Mark Your LLM: Detecting the Misuse of Open-Source Large Language Models via Watermarking
Yijie Xu, Aiwei Liu, Xuming Hu, Lijie Wen, Hui Xiong
TL;DR
This work studies watermarking strategies to detect misuse of open-source LLMs, defining IP infringement and generated-text scenarios. It adapts backdoor-based watermarking and inference-time watermark distillation to open-source generative LLMs and evaluates their robustness under further fine-tuning and their impact on reasoning, understanding, and generation. Key findings show that backdoor watermarks are robust for IP detection with minimal performance impact but cannot detect generated-text misuse, while inference-time distillation can cover both scenarios but is more sensitive to fine-tuning and can degrade model performance; neither approach fully solves the problem, signaling the need for more robust, hybrid watermarking solutions.
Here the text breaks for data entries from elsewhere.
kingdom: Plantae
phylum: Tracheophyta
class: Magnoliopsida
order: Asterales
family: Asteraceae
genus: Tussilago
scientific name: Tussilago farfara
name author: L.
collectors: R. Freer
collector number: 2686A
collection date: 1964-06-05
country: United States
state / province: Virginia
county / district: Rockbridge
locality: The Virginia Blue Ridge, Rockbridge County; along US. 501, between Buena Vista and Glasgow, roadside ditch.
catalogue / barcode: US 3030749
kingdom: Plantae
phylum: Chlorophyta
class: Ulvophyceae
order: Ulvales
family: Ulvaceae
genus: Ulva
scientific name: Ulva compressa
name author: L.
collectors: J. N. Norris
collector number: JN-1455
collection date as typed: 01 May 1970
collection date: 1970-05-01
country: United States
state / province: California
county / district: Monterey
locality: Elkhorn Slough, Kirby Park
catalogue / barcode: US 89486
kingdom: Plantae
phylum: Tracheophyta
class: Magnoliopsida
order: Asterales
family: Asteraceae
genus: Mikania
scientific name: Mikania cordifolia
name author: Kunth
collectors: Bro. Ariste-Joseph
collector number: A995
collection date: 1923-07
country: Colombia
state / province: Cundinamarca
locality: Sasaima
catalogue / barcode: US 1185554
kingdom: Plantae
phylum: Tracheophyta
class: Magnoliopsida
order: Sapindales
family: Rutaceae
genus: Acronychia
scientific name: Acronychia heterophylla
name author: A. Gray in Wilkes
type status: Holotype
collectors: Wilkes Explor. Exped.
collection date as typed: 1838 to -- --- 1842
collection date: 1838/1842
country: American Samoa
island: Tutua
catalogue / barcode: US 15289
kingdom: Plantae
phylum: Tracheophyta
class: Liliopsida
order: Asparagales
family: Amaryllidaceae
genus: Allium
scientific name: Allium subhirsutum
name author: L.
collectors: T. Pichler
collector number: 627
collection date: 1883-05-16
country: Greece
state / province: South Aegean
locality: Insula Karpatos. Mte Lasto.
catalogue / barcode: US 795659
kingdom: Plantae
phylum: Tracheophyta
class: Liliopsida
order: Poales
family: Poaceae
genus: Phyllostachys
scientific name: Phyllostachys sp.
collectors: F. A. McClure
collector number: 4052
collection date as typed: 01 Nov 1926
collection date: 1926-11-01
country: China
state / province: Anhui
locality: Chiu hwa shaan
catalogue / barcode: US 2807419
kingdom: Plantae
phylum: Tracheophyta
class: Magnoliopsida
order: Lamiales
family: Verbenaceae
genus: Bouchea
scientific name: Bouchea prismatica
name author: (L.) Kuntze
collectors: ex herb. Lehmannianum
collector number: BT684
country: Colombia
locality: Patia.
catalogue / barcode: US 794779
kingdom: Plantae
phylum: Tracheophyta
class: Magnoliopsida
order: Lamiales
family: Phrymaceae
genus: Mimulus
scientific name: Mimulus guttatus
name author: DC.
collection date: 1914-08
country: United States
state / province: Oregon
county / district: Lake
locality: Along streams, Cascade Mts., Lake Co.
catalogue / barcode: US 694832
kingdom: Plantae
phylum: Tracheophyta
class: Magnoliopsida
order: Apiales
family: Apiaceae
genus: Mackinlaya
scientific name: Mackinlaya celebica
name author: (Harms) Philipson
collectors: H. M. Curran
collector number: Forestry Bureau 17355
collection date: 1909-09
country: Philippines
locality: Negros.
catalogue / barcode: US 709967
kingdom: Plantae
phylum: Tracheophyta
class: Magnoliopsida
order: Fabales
The results offer practical guidance for deploying watermark-based misuse detectors and highlight important directions for future research in open-source LLM watermarking.
Abstract
As open-source large language models (LLMs) like Llama3 become more capable, it is crucial to develop watermarking techniques to detect their potential misuse. Existing watermarking methods either add watermarks during LLM inference, which is unsuitable for open-source LLMs, or primarily target classification LLMs rather than recent generative LLMs. Adapting these watermarks to open-source LLMs for misuse detection remains an open challenge. This work defines two misuse scenarios for open-source LLMs: intellectual property (IP) violation and LLM Usage Violation. Then, we explore the application of inference-time watermark distillation and backdoor watermarking in these contexts. We propose comprehensive evaluation methods to assess the impact of various real-world further fine-tuning scenarios on watermarks and the effect of these watermarks on LLM performance. Our experiments reveal that backdoor watermarking could effectively detect IP Violation, while inference-time watermark distillation is applicable in both scenarios but less robust to further fine-tuning and has a more significant impact on LLM performance compared to backdoor watermarking. Exploring more advanced watermarking methods for open-source LLMs to detect their misuse should be an important future direction.